It doesn't. It equals cos^2x
just kidding, i understand how you wrote it now
I like how you stalked me then...lol
haha sorry. i got confused.
1 / sec(x) - 1 minus 1 / sec(x) + 1 = 2cot^2(x)
Can you type out the question using the equation editor?
\[1\div \sec(x-1) - 1 \div \sec(x+1) = 2\cot^2x\]
in the denominator it's supposed to be sec(x) - 1 and sec(x) + 1
Yeah...I was thinking that.
\[\frac{1}{\sec x -1}-\frac{1}{\sec x +1}=\frac{\sec x +1 - (\sec x -1)}{\sec^2 x-1}=\frac{2}{\tan^2 x}\]
Afte\[1+\tan^2 x=\sec^2 x \rightarrow 1-\sec^2x = \tan^2 x\]r putting it over a common denominator, I use the fact that
Then cot^2(x) is just from the definition, \[\cot x = \frac{1}{\tan x}\]
Once you're done, let me know if it works for you or not.
okay, i understand that one
\[\cos(\pi/2 - x)\cos(-x) = \sin(2x) \div 2\]
Okay, you have to identify a few things here. (1)\[\cos(\frac{\pi}{2}-x)=\sin x\](2)\[\cos(-x)=\cos x\]Then the left-hand side becomes,\[\cos(\frac{\pi}{2}-x)\cos(-x)=\sin x \cos x \]If you multiply both sides by 2, you get\[2\sin x \cos x = \sin 2x\]which is true (since this is the expansion of sin(2x)).
how did you identify (1)?
If you want to see why cos(pi/2 - x) = sin(x), draw coordinate axes, the unit circle, and swing the radial arm from 0 to pi (180 degrees) and then reverse a bit (that bit is equal to x). The angle in the triangle ...I'm doing that now...

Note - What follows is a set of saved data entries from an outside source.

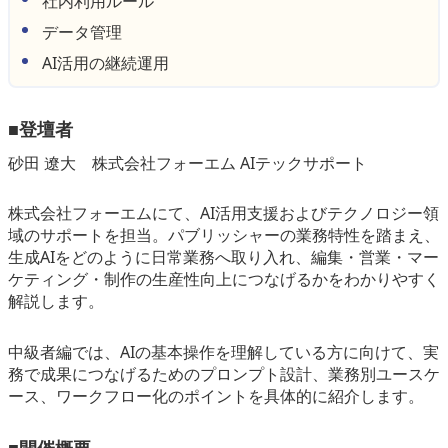
社内利用ルール
データ管理
AI活用の継続運用
■登壇者
砂田 遼大 株式会社フォーエム AIテックサポート
株式会社フォーエムにて、AI活用支援およびテクノロジー領
域のサポートを担当。パブリッシャーの業務特性を踏まえ、
生成AIをどのように日常業務へ取り入れ、編集・営業・マー
ケティング・制作の生産性向上につなげるかをわかりやすく
解説します。
中級者編では、AIの基本操作を理解している方に向けて、実
務で成果につなげるためのプロンプト設計、業務別ユースケ
ース、ワークフロー化のポイントを具体的に紹介します。
■開催概要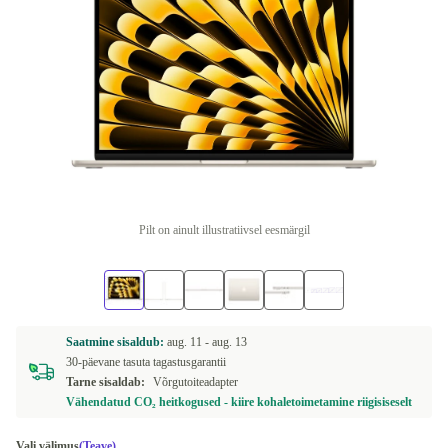
Pilt on ainult illustratiivsel eesmärgil
Saatmine sisaldub:
aug. 11 -
aug. 13
30-päevane tasuta tagastusgarantii
Tarne sisaldab:
Võrgutoiteadapter
Vähendatud CO₂ heitkogused - kiire kohaletoimetamine riigisiseselt
Vali välimus
(Teave)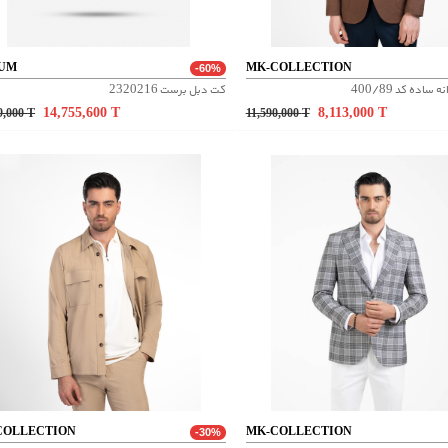
UM
MK-COLLECTION
-60%
اده کد 400/89
کت دبل برست 2320216
14,755,600
T
8,113,000
T
9,000
T
11,590,000
T
COLLECTION
MK-COLLECTION
-30%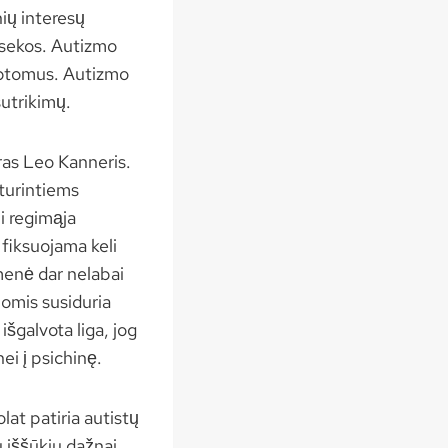
nių interesų
 sekos. Autizmo
imptomus. Autizmo
sutrikimų.
ras Leo Kanneris.
 turintiems
i regimąja
 fiksuojama keli
omenė dar nelabai
iomis susiduria
išgalvota liga, jog
ei į psichinę.
lat patiria autistų
u iššūkiu dažnai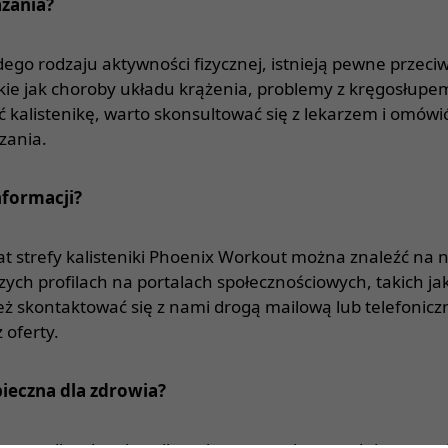
azania?
dego rodzaju aktywności fizycznej, istnieją pewne przec
takie jak choroby układu krążenia, problemy z kręgosłupe
 kalistenikę, warto skonsultować się z lekarzem i omówi
zania.
nformacji?
at strefy kalisteniki Phoenix Workout można znaleźć na n
zych profilach na portalach społecznościowych, takich ja
 skontaktować się z nami drogą mailową lub telefoniczn
 oferty.
pieczna dla zdrowia?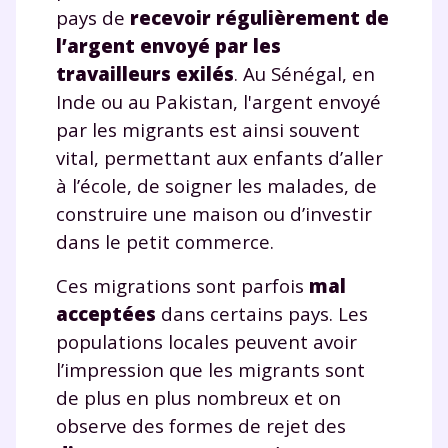
pays de
recevoir régulièrement de
l’argent envoyé par les
travailleurs exilés
. Au Sénégal, en
Inde ou au Pakistan, l'argent envoyé
par les migrants est ainsi souvent
vital, permettant aux enfants d’aller
à l’école, de soigner les malades, de
construire une maison ou d’investir
dans le petit commerce.
Ces migrations sont parfois
mal
acceptées
dans certains pays. Les
populations locales peuvent avoir
l’impression que les migrants sont
de plus en plus nombreux et on
observe des formes de rejet des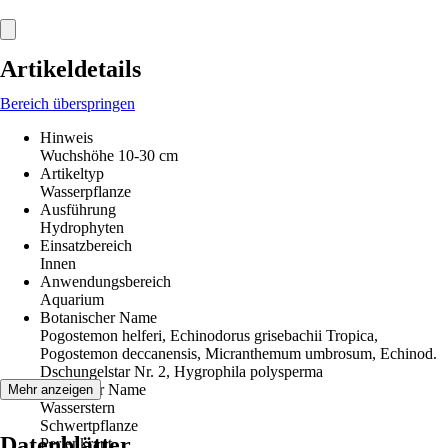
Artikeldetails
Bereich überspringen
Hinweis
Wuchshöhe 10-30 cm
Artikeltyp
Wasserpflanze
Ausführung
Hydrophyten
Einsatzbereich
Innen
Anwendungsbereich
Aquarium
Botanischer Name
Pogostemon helferi, Echinodorus grisebachii Tropica,
Pogostemon deccanensis, Micranthemum umbrosum, Echinod.
Dschungelstar Nr. 2, Hygrophila polysperma
Deutscher Name
Mehr anzeigen
Wasserstern
Schwertpflanze
Datenblätter
Perlenkraut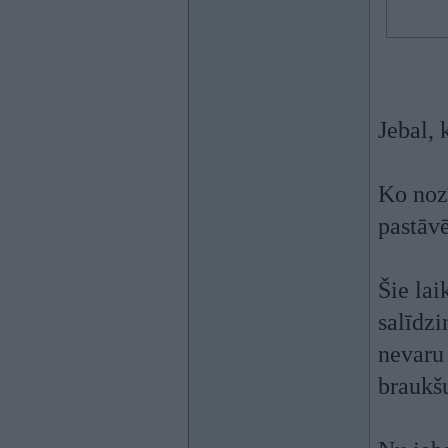
Jebal, 
Ko nozī
pastāvē
Šie lai
salīdzi
nevaru 
braukšu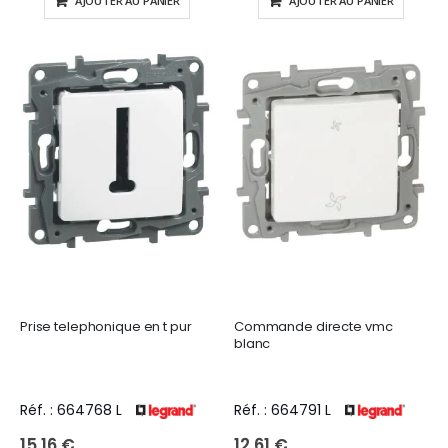
AJOUTER AU PANIER
AJOUTER AU PANIER
Prise telephonique en t pur
Commande directe vmc
blanc
Réf. : 664768 L
Réf. : 664791 L
15,16 €
12,61 €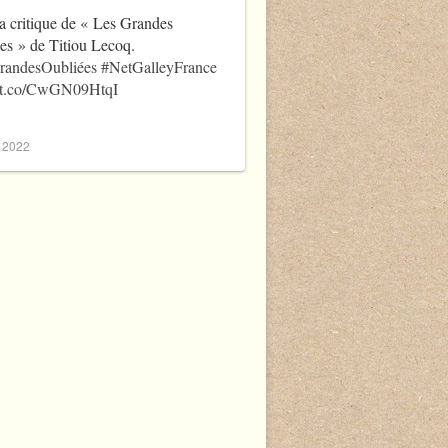
a critique de « Les Grandes
es » de Titiou Lecoq.
randesOubliées
#NetGalleyFrance
//t.co/CwGN09HtqI
, 2022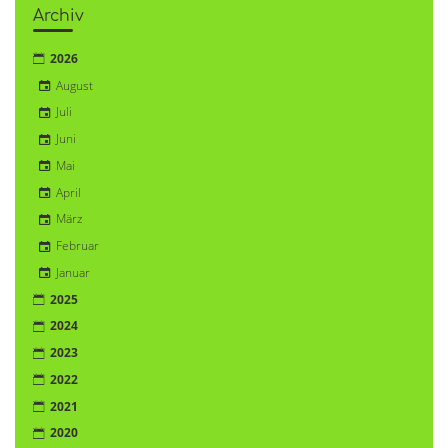
Archiv
2026
August
Juli
Juni
Mai
April
März
Februar
Januar
2025
2024
2023
2022
2021
2020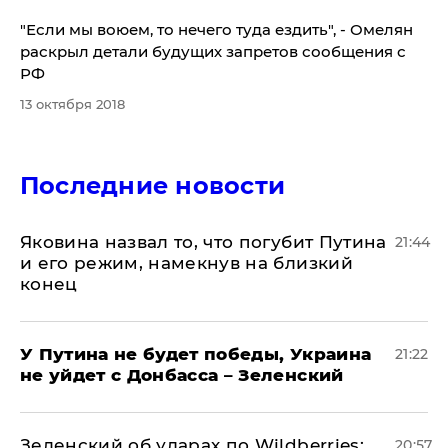
"Если мы воюем, то нечего туда ездить", - Омелян
раскрыл детали будущих запретов сообщения с
РФ
13 октября 2018
Последние новости
Яковина назвал то, что погубит Путина
21:44
и его режим, намекнув на близкий
конец
У Путина не будет победы, Украина
21:22
не уйдет с Донбасса – Зеленский
Зеленский об ударах по Wildberries:
20:57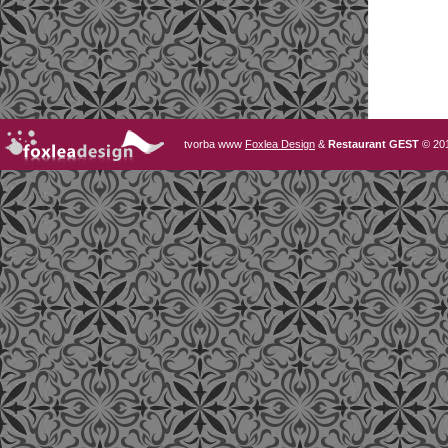
tvorba www
Foxlea Design
&
Restaurant GEST
© 20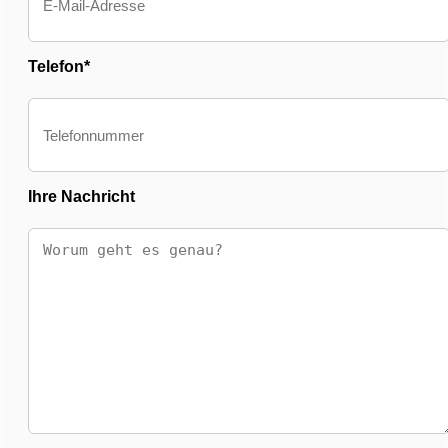
Telefon*
Ihre Nachricht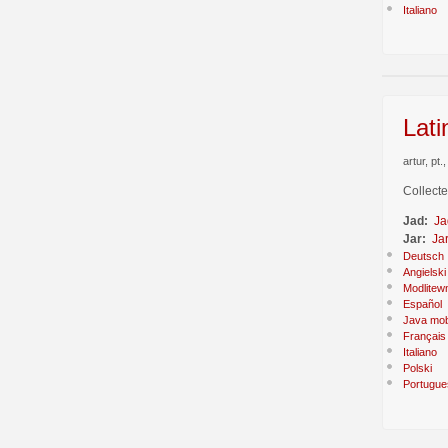
Italiano
Lati
artur, pt
Collecte
Jad:
Ja
Jar:
Ja
Deutsch
Angielski
Modlitew
Español
Java mob
Français
Italiano
Polski
Portugue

Actually, instead of a geometrical explanation (which will take forever online) do you know your double angle formulae?
yeah, i get it now. i just had to go through it all
\[\tan(x \div 2) \cos^2(x) - \tan(x \div 2) = \sin(x) \div \sec(x) minus \sin (x)\]
sin(x) is subtracted from sin(x) / sec(x) in the second equation.
Okay, sorry, had to do something. Here we go...
Recognize, on the left-hand side, you can factor as\[\tan^2\frac{x}{2}(\cos^2 x-1)=\tan^2 x (-\sin^2 x)\]
Also, on the right-hand side, \[\frac{\sin x }{\sec x}-\sin x = \sin x (\cos x - 1)\]We have then\[\tan^2 \frac{x}{2}(-\sin^2 x)=\sin x (\cos x -1)\]
Divide both sides by (-sin^2(x)) to get\[\tan^2\frac{x}{2}=\frac{1-\cos x}{\sin x}=\frac{1-(\cos^2 \frac{x}{2}- \sin ^2 \frac{x}{2})}{2\sin \frac{x}{2}\cos \frac{x}{2}}\]
But, in the numerator, 1-cos^2 (x/2) = sin^2(x/2). So after expanding the numerator and doing this, we have\[\tan \frac{x}{2}=\frac{2\sin ^2 \frac{x}{2}}{2 \sin \frac{x}{2} \cos \frac{x}{2}}=\frac{\sin \frac{x}{2}}{\cos \frac{x}{2}}\]which is, tan(x/2) by definition.
Forget the tan^2(x/2) thing I started with - transcribing notes to this site leads to screw-ups.
find exact value of (-pi/12)
Use the fact that 2 x pi/12 = pi/6 which is 30 degrees. We know sin(-30 deg) = -sin(30 deg) is. You can use the double angle formula to link the two.
Do you want to try that and see how you go. I need a shower.
The sine of 30 degrees is 1/2. Were you ever shown how to construct the basic angles from triangles? You can always work out 30, 45 and 60, and various combinations, using two triangles. One is a right-angled one with sides 1, 1 and hypotenuse sqrt(2). The angles are 90, 45 and 45. You can construct the 30 and 60 from taking an equilateral triangle of side length 2. Then cut it in half. You'll two right-angled triangles. The angles in each will be 30, 60 and 90. The sides will be 1, sqrt(3) and 2 (2 is the hypotenuse).
You can read off your sine, cosine and tangents from them.
chels, you can do this with the double angle formula for sine:\[\sin(-\frac{\pi}{12})=\sin(\frac{\pi}{6}-\frac{\pi}{4})\]\[=\sin \pi/6 \cos \pi/4 - \cos \pi/6 \sin \pi/4\]\[=\frac{1}{2}\frac{1}{\sqrt{2}}-\frac{\sqrt{3}}{2}\frac{1}{\sqrt{2}}=\frac{1-\sqrt{3}}{2\sqrt{2}}=\frac{\sqrt{2}-\sqrt{6}}{4}\]
You could also use the combination,\[\frac{\pi}{4}-\frac{\pi}{3}\]